Hewlett-Packard lifted by corporate demand
Hewlett-Packard, the world’s largest personal-computer maker, reported second-quarter profit and sales that beat estimates after corporate buyers replaced aging server computers and consumers took home new PCs.
Profit, excluding some costs, was $1.09 a share, Hewlett-Packard said today in a statement.
That compared with the $1.06 average of estimates compiled by Bloomberg. Sales rose 13pc to $30.8bn. Analysts projected $29.8bn.
Hewlett-Packard is seeing growth in demand for PCs and printers, which represent more than half of sales.
At the same time, corporate buyers are upgrading the servers used to run their businesses after delaying purchases last year.
Global spending on information technology will rise 5pc in 2010, with Hewlett-Packard, the world’s largest IT supplier, among the biggest beneficiaries, Goldman Sachs predicted.
“Their model, with the broadest coverage, looks like it’s working well in this tough environment,” Shaw Wu, an analyst with Kaufman Bros in San Francisco, said in an interview. He recommends buying the shares and doesn’t own any. “It’s the most complete technology company in the world.”
Profit this quarter will be $1.05 to $1.07 a share on sales of as much as $30bn, the company said. Analysts estimated profit of $1.07 and revenue of $29.7bn.
HP also raised its full-year earnings-per-share outlook to $4.45 to $4.50 from $4.37 to $4.44 previously.
It said sales for the year will increase 8pc to 9pc, which translates to $123.7bn to $124.9bn. In February, the company said full-year sales would be as much as $122.5bn.

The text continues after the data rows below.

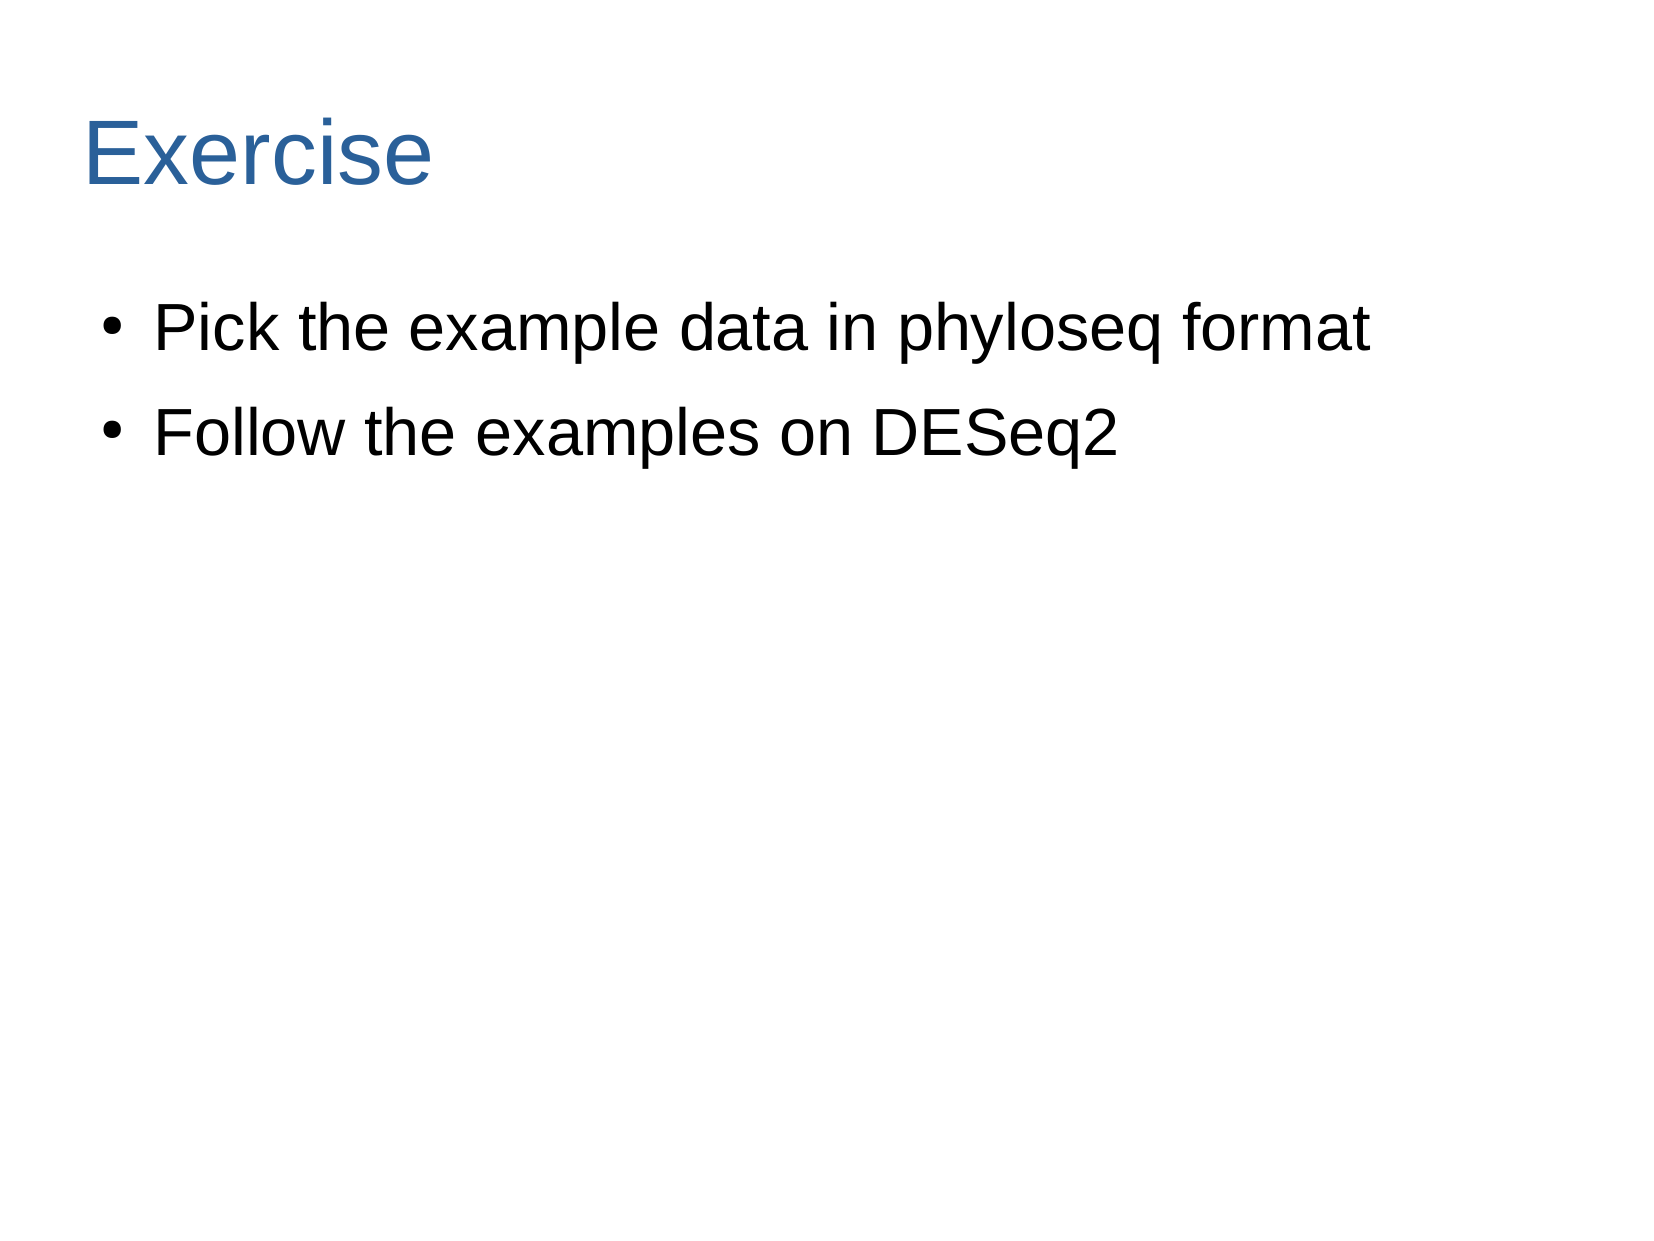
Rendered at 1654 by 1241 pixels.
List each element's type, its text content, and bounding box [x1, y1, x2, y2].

list Pick the example data in phyloseq format Follow the examples on DESeq2 [82, 290, 1571, 1010]
title Exercise [82, 49, 1571, 257]
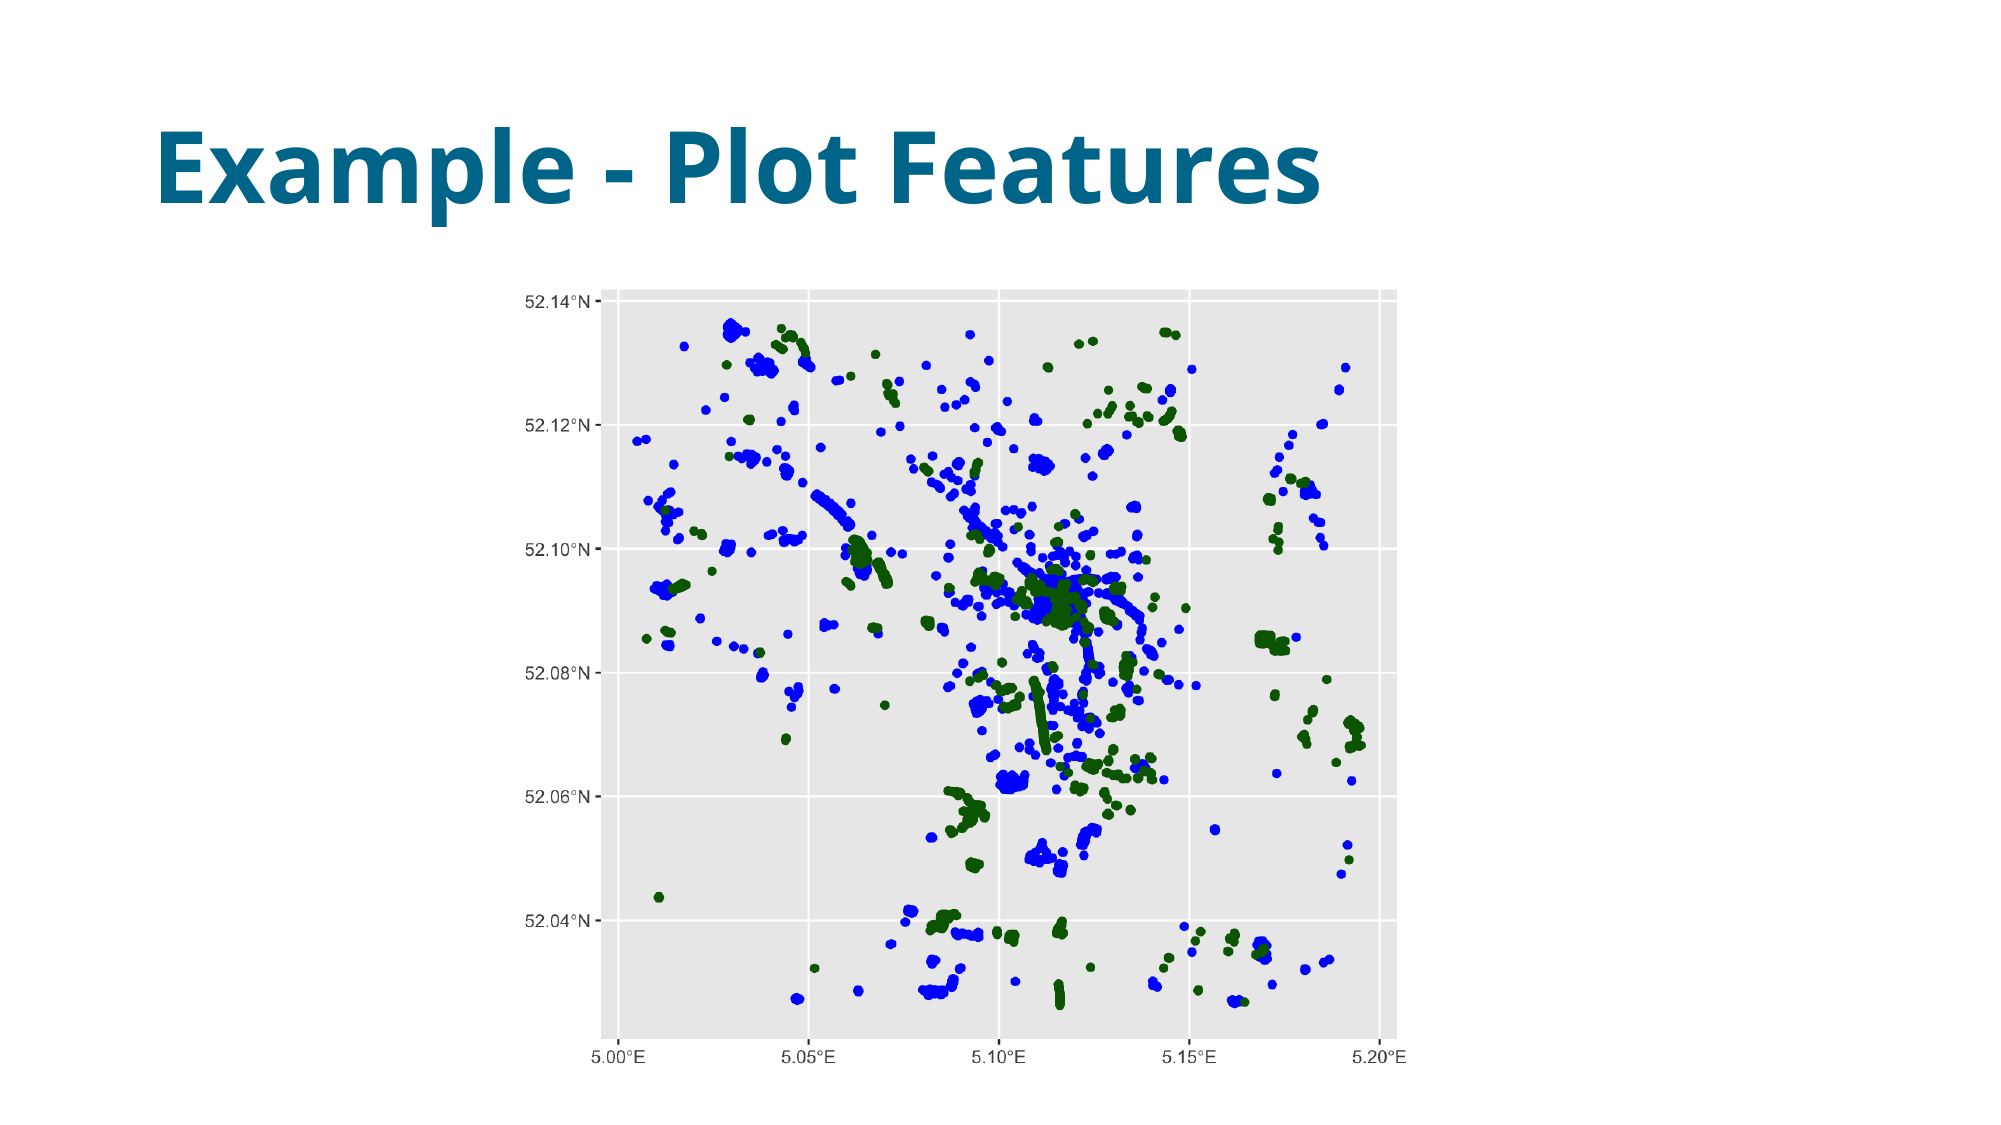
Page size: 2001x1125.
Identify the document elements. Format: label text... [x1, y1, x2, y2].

title Example - Plot Features [137, 50, 1892, 278]
picture [513, 230, 1408, 1125]
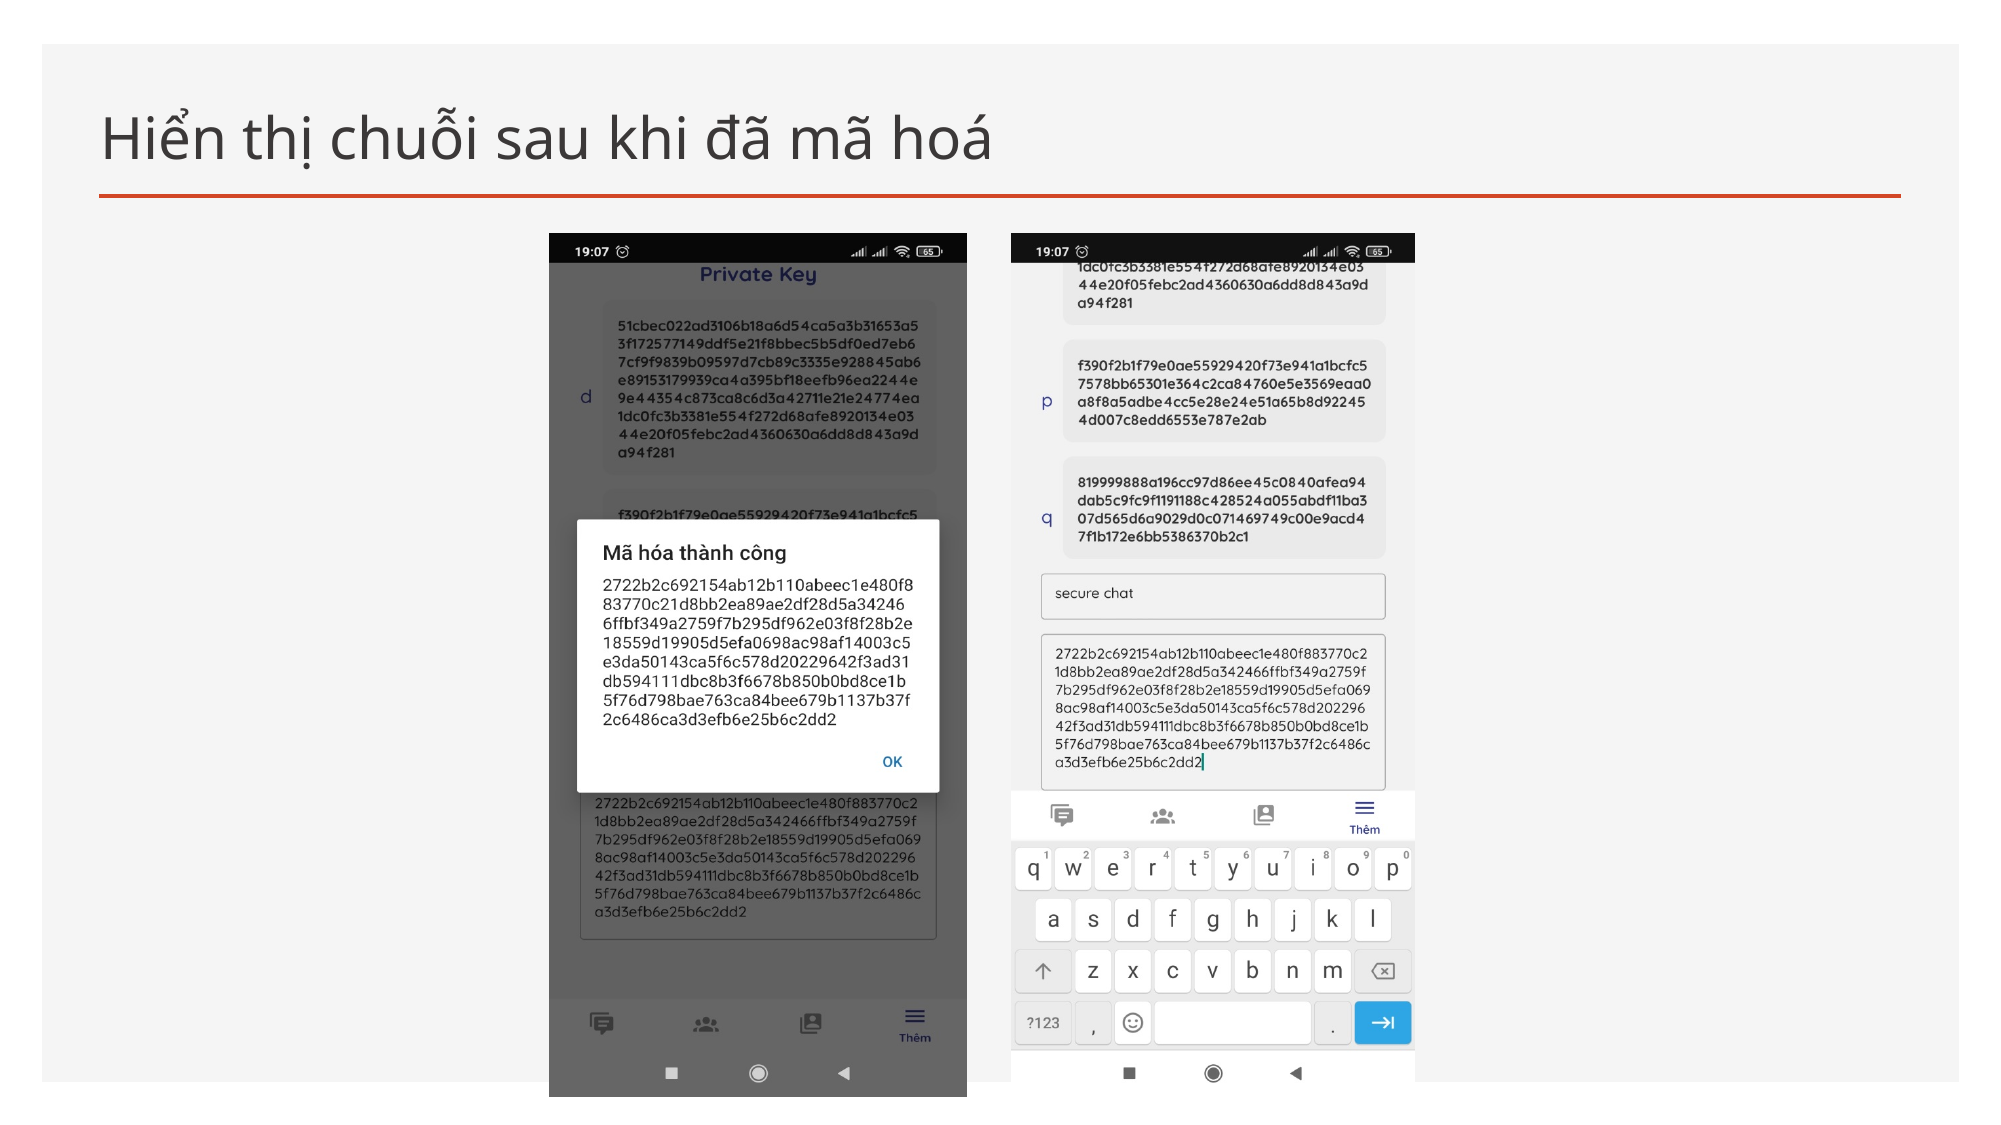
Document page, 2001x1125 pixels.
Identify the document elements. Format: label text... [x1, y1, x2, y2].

picture [549, 233, 967, 1097]
title Hiển thị chuỗi sau khi đã mã hoá [85, 73, 1214, 179]
picture [1011, 233, 1415, 1097]
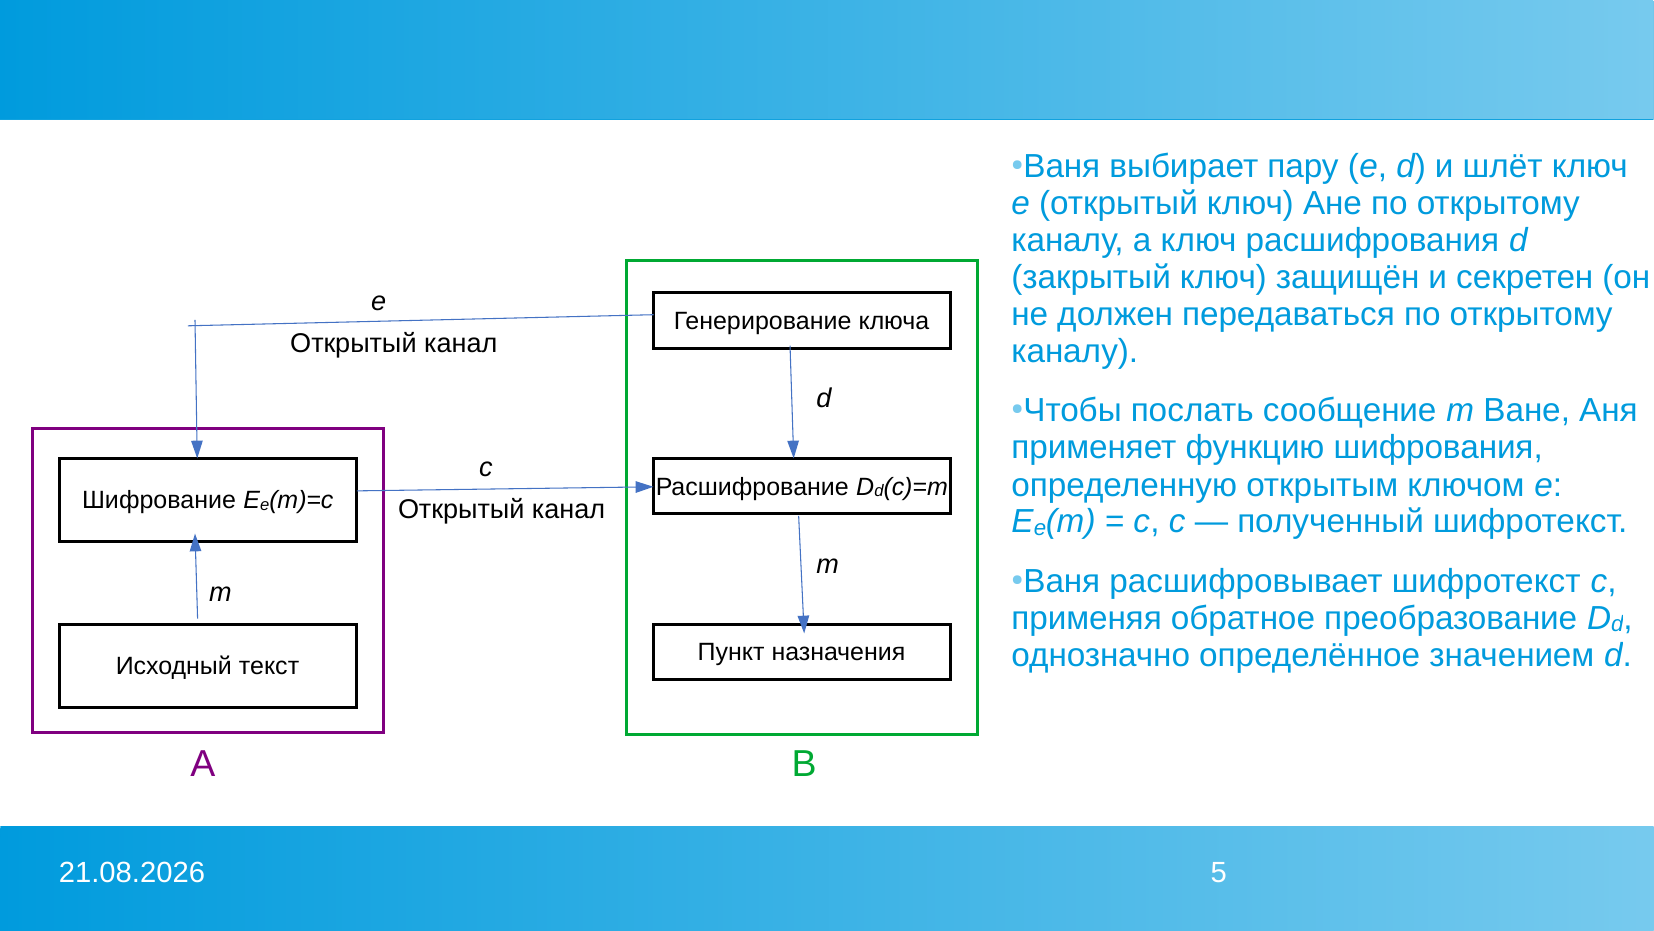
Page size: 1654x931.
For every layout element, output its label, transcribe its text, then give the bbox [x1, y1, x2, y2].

text_box Открытый канал [383, 488, 627, 542]
text_box Генерирование ключа [653, 292, 951, 349]
text_box m [194, 569, 249, 625]
list Ваня выбирает пару (e, d) и шлёт ключ e (открытый ключ) Ане по открытому каналу, а ключ расшифрования d (закрытый ключ) защищён и секретен (он не должен передаваться по открытому каналу). Чтобы послать сообщение m Ване, Аня применяет функцию шифрования, определенную открытым ключом e: Ee(m) = c, c — полученный шифротекст. Ваня расшифровывает шифротекст c, применяя обратное преобразование Dd, однозначно определённое значением d. [1011, 147, 1654, 768]
text_box [32, 428, 384, 733]
text_box Исходный текст [59, 624, 357, 708]
text_box 27.11.2025 [59, 856, 443, 916]
text_box d [801, 375, 856, 431]
text_box [626, 316, 793, 486]
text_box Шифрование Ee(m)=c [59, 458, 357, 542]
text_box m [801, 541, 856, 597]
text_box Открытый канал [275, 320, 573, 376]
text_box [1210, 856, 1595, 916]
text_box c [464, 444, 519, 488]
text_box А [175, 734, 233, 794]
text_box Расшифрование Dd(c)=m [653, 458, 951, 514]
text_box [198, 428, 384, 490]
text_box Пункт назначения [653, 624, 951, 680]
text_box e [356, 278, 411, 320]
text_box В [776, 734, 835, 794]
text_box [626, 260, 978, 735]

Hewlett-Packard gained 2.4pc to $47.90 in late trading after falling 73 cents to $46.79 on the New York Stock Exchange. The stock has declined 9.2pc this year.
Net income in the quarter ended April 30 rose to $2.2bn, or 91 cents a share, from $1.72bn, or 71 cents, a year earlier, the company said.
Hewlett-Packard recaptured the PC market lead from Dell in 2006 and has worked to maintain its ranking by adding slimmer notebook models and introducing low-cost netbooks.
Chief Executive Officer Mark Hurd plans a foray into tablet-style computers that would compete with Apple’s iPad and he’s using acquisitions to expand into smartphones and the networking equipment market dominated by Cisco Systems.
“It’s just a broad-based, strong performance,” said Hurd, 53, who cautioned the results are compared with last year’s second quarter, which he called “the low point of the market.”
Hurd also discounted concerns that declines in the euro would affect sales. “A good euro is good for us, but I think sometimes the effect of the euro on HP gets overplayed.”
The European currency affects a fourth of the company’s sales, Chief Financial Officer Cathy Lesjak said on a conference call today. Its effect is “more muted” than some people may think, she said.
The euro, down 15pc this year amid the European debt crisis, dropped 1.5pc today to $1.2204.
HP faces challenges from rivals Acer, which overtook Dell last year to become the No. 2 PC maker, and Lenovo, which is winning buyers in China, according to Gartner.
Hewlett-Packard’s first-quarter PC shipment growth was 19.9pc, compared with 54.3pc for Acer, 21.4pc for Dell and 59.2pc for Lenovo, Gartner said.